++++ Text provided

Tasmanian nurses step up industrial action

November 2, 2007
Issue 

The Australian Nursing Federation (ANF) has conducted mass meetings around Tasmania to vote on whether to accept the state Labor government's offer of a 3.5% annual pay rise over the next three years or step-up industrial action.

The mass meeting in Hobart on October 31 was attended by around 500 nurses. The vote to reject the government's pay offer and increase industrial action was unanimous. The nurses marched to state parliament to press their demands.

Tasmanian nurses want a 6.7% pay rise to bring them in line with the pay rates of nurses on the mainland, plus retention of staffing levels and the exclusion of non-nursing staff from nursing roles.

A mass meeting in Burnie on November 1 also rejected the government's offer and voted to strengthen industrial action.

Premier Paul Lennon's Labor government is also seeking to undermine the safe staffing model in the nurses' current enterprise bargaining agreement by claiming that it needs the "flexibility" to staff below the nurse/patient ratio when required.

The government is also trying to undermine nurses' conditions by seeking agreement to introduce unqualified staff to carry out basic patient care in the wards.

Already, the nurses have been involved in industrial action for two weeks. The week of stop-work meetings voted to close one in five of the state's public hospital beds from November 5; postpone all elective surgery except category one, cardiac, cancer and caesarean births from November 5; impose a 48-hour ban from November 6 on overtime and double shifts in all wards including intensive care and neonatal intensive care; and, maintain current bans on all non-nursing work but ensure all emergency cases are given priority treatment.

According to an October 29 ANF press release, the closure of one in five hospital beds simply matches the number of open hospital beds to the safe staffing level to avoid nurses working double shifts.

ANF state secretary Neroli Ellis stated that "nurses working in the emergency services have continued to be pressured to work double shifts of 17 hours straight due to the government's refusal to fund the additional positions. This is false economy paying overtime and burning nurses out…

"Over 160 double shifts were worked in the Royal Intensive Care Unit in one month recently due to the lack of funded positions and if the government funded the identified 24 positions required at the Royal Hobart Hospital Intensive Care Unit, this crisis would not have developed.

"Nurses will continue to campaign for safe staffing and the staffing model has identified around 120 additional nursing positions in total which the government has refused to fund. This is the reason that there are unacceptable elective surgery waiting times, access through emergency departments is delayed and nurses continue to work unsustainable shifts of 17 hours duration.

"Closing beds to match staffing is highlighting the goodwill normally taken for granted by this government and reduced the numbers of double shifts on the general areas but not in intensive care units."

It appears that state Labor governments have been colluding over what they are prepared to offer in pay negotiations with state public sector workers. The Victorian government is only offering state public sector workers a 3.5% pay rise.

Victoria's nurses recently settled for pay increases ranging between 3.6% and 6% depending on nurses' classifications after a very hard-fought industrial battle.

The Victorian government also tried to push nurses to accept hospital administrations' right to use "flexibility" to staff below the 1:4 nurse/patient ratio and to allow unqualified workers to carry out basic patient care.

++++++++
++++ Data extracts

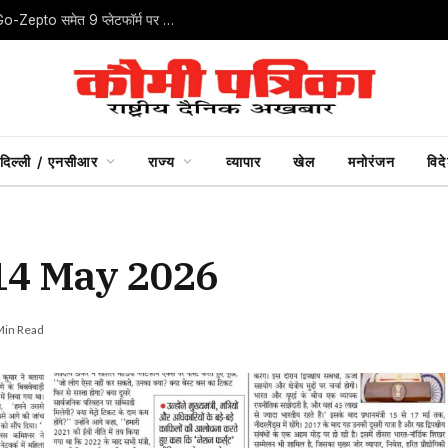
ऑनलाइन खरीदारी में ‘डार्क पैटर्न’ पर CCPA का शिकंजा, IndiGo-Zepto समेत 9 प्लेटफॉर्म पर जुर्माना
दिल्ली / एनसीआर
राज्य
व्यापार
खेल
मनोरंजन
विद
 14 May 2026
Min Read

++++++++

Assigned task A. Decide whether each statement agrees with the article on Tasmanian nurses: (i) Around 500 nurses attended the Hobart mass meeting. (ii) Tasmanian nurses are seeking a 3.5% pay rise. (iii) The mass meeting in Burnie accepted the government's offer. For each one, answer yes or no and quote the words of the article that decide it.
Assigned task B. According to the article on Tasmanian nurses, how many additional nursing positions in total has the staffing model identified?
Assigned task C. List every action that the week of stop-work meetings voted for, as given in the article on Tasmanian nurses.
The records come from a different source than the article on Tasmanian nurses.

Exercise output A.
(i) Yes: "The mass meeting in Hobart on October 31 was attended by around 500 nurses."
(ii) No: "Tasmanian nurses want a 6.7% pay rise to bring them in line with the pay rates of nurses on the mainland"
(iii) No: "A mass meeting in Burnie on November 1 also rejected the government's offer and voted to strengthen industrial action."

Exercise output B. Around 120 additional nursing positions.

Exercise output C.
- Close one in five of the state's public hospital beds from November 5.
- Postpone all elective surgery except category one, cardiac, cancer and caesarean births from November 5.
- Impose a 48-hour ban from November 6 on overtime and double shifts in all wards, including intensive care and neonatal intensive care.
- Maintain current bans on all non-nursing work but ensure all emergency cases are given priority treatment.